Before opioids, God created opiates, naturally-occurring pain-relieving substances that were derived from the opium poppy plant. Sun drying produces poppy latex which contains morphine, thebaine, and codeine. In addition to their pain-relieving properties, opiates also produce a euphoria, a high, which often led to overuse and addiction.
Unfortunately, opiates also suppress breathing, and overdoses frequently resulted in death. Due to these risks for addiction and death, the U.S. government stepped in and passed the Harrison Narcotics Tax Act of 1914 which outlawed opiates, legally referred to as “Narcotics”. The old Harrison Act later morphed into the modern Controlled Substances Act or CSA, first passed in 1970. Opiate sale or distribution is considered a crime unless prescribed by a physician “for a legitimate medical purpose in the usual course of medical practice”.
Legitimate purposes included treating cancer and terminal painful diseases. Other legitimate purposes included heart attacks, pulmonary edema, sickle cell crises, battlefield wounds, acute fractures, and the like. Opiates were rarely used to treat long-term non-cancer pain due to valid concerns about addiction and dependence.
Physicians who failed to document a legitimate medical purpose or diagnosis were often arrested and prosecuted for drug trafficking, the crime for violating the CSA.

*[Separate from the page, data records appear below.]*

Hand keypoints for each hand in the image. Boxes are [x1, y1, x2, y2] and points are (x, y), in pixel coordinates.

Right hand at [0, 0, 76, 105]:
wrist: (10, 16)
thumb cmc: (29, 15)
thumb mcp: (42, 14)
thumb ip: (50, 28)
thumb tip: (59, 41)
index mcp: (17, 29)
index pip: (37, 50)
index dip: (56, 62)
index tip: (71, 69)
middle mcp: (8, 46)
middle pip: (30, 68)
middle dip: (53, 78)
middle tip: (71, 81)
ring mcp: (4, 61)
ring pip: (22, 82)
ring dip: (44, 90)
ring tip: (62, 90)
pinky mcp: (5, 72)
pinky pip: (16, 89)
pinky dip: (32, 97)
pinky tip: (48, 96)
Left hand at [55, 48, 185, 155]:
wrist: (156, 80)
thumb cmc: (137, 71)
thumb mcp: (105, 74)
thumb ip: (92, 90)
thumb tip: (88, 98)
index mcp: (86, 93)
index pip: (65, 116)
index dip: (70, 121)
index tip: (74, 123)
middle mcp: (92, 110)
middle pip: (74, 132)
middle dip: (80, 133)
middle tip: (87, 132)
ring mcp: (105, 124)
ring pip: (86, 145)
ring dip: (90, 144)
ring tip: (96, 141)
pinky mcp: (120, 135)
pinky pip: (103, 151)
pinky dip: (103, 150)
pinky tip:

The synthetic opiates are known as opioids although this term is now used to describe both opiates and opioids collectively. The first synthetic opioid was made from morphine in 1874 in a London lab. It was further refined to produce what is known as Heroin, a compound twice as powerful, and infinitely more deadly. The drug rapidly produced both euphoria and cravings which led to a user pattern of dependence, addiction, overdose and death. Heroin quickly became the Frankenstein of opioids, a creation gone so wrong that it has become little more than a curse that has left a wake of death, destruction and human misery that continues to this day.
The next two synthetics were created in German labs in the 1930s: Demerol and methadone. Methadone’s chief advantage was to produce far less craving. It has been used extensively in addiction treatment. Demerol proved an effective analgesic due to its quicker onset of action. By 1975, 60% of physicians prescribed it for acute pain while 22% prescribed it for long-term conditions.
Fentanyl was invented by Paul Jannsen in 1960. At 100 times the strength of morphine, it became a powerful medicinal agent used in surgical anesthesia. It made the World Health Organization’s “Essential Medicines List”. Unfortunately, due to its potency, it was also associated with greater risk for accidental fatal overdose.
The Reckitt & Colman Corporation sought to develop a synthetic opioid that retained the advantage of pain control “while shedding the undesirable side effects” of other opioids. In 1969, they succeeded in creating buprenorphine in the lab, a kinder, gentler opioid that many consider the safest ever made. One version, Suboxone, is used clinically throughout the U.S. and Europe for safer outpatient treatment of addiction with many advantages over methadone.
Another version, Butrans, is also widely used for the treatment of chronic non-cancer pain. Buprenorphine, although still dangerous if improperly used, has less potential for overdose death, respiratory suppression, cravings, withdrawal, and hyperalgesia. I have many patients who were able to ultimately taper off all opioids once they rotated to Butrans.
The two greatest drawbacks remain cost and education. Most physicians do not know enough about Butrans to select it. Opiophobia has created a public fear and stigma against all opioids. And Butrans is often not covered by insurance.
If the government subsidized buprenorphine in all of its forms so patients could afford it, millions could rotate off more dangerous opioids, and many lives could be saved-all without an increase in suffering-and all without involuntary tapers.